Deshalb hat also das Bundesimmissionsschutzgesetz künstliches Licht – je nach Art und Ausmaß – als schädliche Umwelteinwirkung eingestuft. „Nachtaktive Insekten leisten einen wichtigen Beitrag im Ökosystem, sind jedoch extrem lichtempfindlich. Von künstlichen Lichtquellen werden sie irritiert, angelockt und geblendet. Sie verlieren ihre Orientierung und verenden oft vor Erschöpfung. Milliarden von Insekten verlassen hierbei ihren eigentlichen Lebensraum und können nicht mehr der Nahrungs- und Partnersuche nachgehen“, verweist Bieneck zudem auf das Eckpunktepapier zum Aktionsprogramm Insektenschutz⁴.

**AUFGABENSTELLUNG:** Geben Sie den Auszug über künstliches Licht und nachtaktive Insekten vollständig und wortgetreu wieder. Stützen Sie sich ausschließlich auf den Auszug.

**AUFGEFÜHRTE DATEN:**
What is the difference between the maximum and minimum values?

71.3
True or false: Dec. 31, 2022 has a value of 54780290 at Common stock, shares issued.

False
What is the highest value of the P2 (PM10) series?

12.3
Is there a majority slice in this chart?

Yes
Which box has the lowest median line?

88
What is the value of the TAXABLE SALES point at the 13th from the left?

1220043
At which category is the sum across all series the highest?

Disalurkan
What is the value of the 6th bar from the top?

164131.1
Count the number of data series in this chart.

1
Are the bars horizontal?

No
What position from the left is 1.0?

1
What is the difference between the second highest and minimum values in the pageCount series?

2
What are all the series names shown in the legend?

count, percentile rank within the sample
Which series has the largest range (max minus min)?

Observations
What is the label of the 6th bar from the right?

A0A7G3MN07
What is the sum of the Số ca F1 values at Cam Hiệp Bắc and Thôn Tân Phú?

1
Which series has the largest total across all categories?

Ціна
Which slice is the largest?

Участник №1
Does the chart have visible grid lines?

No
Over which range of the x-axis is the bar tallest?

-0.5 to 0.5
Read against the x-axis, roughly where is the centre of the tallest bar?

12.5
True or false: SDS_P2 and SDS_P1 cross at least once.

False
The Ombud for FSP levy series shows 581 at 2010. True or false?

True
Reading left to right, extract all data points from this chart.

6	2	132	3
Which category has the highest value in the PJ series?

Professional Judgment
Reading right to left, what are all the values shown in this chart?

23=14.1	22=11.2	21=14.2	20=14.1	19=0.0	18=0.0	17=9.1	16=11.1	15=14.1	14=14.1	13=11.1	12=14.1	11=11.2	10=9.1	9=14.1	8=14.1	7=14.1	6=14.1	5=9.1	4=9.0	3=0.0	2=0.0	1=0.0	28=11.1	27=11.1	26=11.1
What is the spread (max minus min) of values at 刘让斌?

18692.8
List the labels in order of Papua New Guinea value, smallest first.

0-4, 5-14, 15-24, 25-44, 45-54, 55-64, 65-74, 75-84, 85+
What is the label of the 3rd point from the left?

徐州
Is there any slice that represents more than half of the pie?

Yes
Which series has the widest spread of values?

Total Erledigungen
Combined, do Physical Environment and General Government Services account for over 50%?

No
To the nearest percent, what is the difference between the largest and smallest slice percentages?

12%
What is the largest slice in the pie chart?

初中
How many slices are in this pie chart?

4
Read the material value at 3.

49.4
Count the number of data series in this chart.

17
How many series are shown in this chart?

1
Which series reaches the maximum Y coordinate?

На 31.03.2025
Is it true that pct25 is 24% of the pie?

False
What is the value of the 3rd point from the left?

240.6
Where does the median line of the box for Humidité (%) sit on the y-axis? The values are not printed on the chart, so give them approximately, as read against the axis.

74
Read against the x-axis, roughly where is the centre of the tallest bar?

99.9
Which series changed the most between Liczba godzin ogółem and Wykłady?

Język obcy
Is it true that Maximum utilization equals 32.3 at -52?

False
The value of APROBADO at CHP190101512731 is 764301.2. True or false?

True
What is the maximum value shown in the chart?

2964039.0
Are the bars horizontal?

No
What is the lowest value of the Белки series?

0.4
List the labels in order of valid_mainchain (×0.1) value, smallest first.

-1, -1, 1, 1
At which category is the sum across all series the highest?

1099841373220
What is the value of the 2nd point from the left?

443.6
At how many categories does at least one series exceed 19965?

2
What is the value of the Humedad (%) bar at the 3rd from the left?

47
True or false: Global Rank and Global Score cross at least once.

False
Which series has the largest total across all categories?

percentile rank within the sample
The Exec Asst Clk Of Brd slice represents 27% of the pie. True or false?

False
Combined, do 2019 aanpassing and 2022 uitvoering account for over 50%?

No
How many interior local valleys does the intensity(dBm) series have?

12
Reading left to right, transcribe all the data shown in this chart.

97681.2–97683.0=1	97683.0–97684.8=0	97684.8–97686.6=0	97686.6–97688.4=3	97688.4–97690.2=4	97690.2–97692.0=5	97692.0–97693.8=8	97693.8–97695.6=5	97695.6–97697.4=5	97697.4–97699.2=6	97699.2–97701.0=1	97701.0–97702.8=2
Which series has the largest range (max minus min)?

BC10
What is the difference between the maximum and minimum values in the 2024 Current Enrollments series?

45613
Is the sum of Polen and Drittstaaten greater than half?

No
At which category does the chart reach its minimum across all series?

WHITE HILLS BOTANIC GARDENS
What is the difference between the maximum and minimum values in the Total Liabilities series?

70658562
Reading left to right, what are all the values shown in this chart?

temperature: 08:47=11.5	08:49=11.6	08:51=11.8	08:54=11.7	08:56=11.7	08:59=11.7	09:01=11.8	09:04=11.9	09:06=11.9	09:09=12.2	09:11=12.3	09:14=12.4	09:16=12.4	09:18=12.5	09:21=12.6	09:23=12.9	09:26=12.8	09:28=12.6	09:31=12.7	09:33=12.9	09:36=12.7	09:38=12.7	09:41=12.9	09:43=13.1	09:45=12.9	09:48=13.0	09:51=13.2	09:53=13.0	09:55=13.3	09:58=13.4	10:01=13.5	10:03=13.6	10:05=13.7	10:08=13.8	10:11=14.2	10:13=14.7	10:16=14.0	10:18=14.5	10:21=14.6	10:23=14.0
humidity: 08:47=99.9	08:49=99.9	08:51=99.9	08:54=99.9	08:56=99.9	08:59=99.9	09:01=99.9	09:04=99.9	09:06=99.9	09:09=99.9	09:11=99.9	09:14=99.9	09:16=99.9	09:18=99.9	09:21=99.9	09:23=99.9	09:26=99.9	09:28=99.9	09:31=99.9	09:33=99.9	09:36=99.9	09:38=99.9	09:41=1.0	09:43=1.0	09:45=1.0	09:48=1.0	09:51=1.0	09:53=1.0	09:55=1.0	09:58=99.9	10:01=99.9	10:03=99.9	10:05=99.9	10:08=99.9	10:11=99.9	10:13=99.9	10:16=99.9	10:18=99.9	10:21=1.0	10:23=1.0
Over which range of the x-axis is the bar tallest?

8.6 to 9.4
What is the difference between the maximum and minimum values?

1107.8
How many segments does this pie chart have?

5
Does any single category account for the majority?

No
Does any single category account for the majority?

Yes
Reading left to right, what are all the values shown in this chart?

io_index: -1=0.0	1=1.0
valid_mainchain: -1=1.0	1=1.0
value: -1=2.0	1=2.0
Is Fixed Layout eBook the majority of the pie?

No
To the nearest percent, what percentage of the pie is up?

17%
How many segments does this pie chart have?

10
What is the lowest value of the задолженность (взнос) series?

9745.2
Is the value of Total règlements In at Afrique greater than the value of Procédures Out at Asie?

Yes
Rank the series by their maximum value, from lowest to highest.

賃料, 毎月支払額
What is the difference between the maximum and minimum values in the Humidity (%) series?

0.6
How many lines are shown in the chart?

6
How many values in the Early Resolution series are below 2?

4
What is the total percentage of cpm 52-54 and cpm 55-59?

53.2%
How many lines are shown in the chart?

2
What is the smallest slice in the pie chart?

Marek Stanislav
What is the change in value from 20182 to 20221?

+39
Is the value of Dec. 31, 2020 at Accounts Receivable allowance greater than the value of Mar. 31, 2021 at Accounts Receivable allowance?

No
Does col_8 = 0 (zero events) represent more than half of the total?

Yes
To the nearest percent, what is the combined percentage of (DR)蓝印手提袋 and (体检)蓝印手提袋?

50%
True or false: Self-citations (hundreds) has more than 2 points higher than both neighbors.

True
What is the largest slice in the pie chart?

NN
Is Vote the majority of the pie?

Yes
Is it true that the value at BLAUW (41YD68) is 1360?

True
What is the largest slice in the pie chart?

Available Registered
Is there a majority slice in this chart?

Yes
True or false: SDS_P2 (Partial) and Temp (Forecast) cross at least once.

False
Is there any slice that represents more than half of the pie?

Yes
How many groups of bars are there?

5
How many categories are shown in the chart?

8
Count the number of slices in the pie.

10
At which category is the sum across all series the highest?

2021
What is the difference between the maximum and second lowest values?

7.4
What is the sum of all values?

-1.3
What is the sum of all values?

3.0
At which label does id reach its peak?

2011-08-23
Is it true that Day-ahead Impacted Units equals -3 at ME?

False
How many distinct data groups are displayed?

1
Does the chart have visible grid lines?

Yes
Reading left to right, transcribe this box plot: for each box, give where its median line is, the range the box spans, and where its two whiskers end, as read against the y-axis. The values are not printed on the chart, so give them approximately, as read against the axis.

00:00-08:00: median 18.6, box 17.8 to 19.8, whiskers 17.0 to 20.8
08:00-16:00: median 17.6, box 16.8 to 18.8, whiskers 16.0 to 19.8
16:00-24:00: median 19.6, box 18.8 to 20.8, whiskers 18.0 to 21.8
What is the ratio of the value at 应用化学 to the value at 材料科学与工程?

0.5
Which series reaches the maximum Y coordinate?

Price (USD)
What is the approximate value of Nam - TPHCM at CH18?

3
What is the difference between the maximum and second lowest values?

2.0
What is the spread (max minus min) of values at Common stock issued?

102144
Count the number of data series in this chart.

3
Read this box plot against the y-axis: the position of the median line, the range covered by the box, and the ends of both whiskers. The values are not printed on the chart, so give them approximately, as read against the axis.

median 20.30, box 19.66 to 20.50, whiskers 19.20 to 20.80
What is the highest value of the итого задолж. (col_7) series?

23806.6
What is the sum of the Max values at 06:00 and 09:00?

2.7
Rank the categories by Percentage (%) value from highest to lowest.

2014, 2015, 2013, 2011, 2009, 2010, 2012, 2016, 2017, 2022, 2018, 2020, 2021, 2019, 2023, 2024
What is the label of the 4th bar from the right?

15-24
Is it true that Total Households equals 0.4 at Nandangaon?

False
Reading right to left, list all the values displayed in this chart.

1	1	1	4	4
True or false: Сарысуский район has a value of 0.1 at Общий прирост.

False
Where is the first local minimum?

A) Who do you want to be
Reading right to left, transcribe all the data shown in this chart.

**LÖSUNG:**
Deshalb hat also das Bundesimmissionsschutzgesetz künstliches Licht – je nach Art und Ausmaß – als schädliche Umwelteinwirkung eingestuft. „Nachtaktive Insekten leisten einen wichtigen Beitrag im Ökosystem, sind jedoch extrem lichtempfindlich. Von künstlichen Lichtquellen werden sie irritiert, angelockt und geblendet. Sie verlieren ihre Orientierung und verenden oft vor Erschöpfung. Milliarden von Insekten verlassen hierbei ihren eigentlichen Lebensraum und können nicht mehr der Nahrungs- und Partnersuche nachgehen“, verweist Bieneck zudem auf das Eckpunktepapier zum Aktionsprogramm Insektenschutz⁴.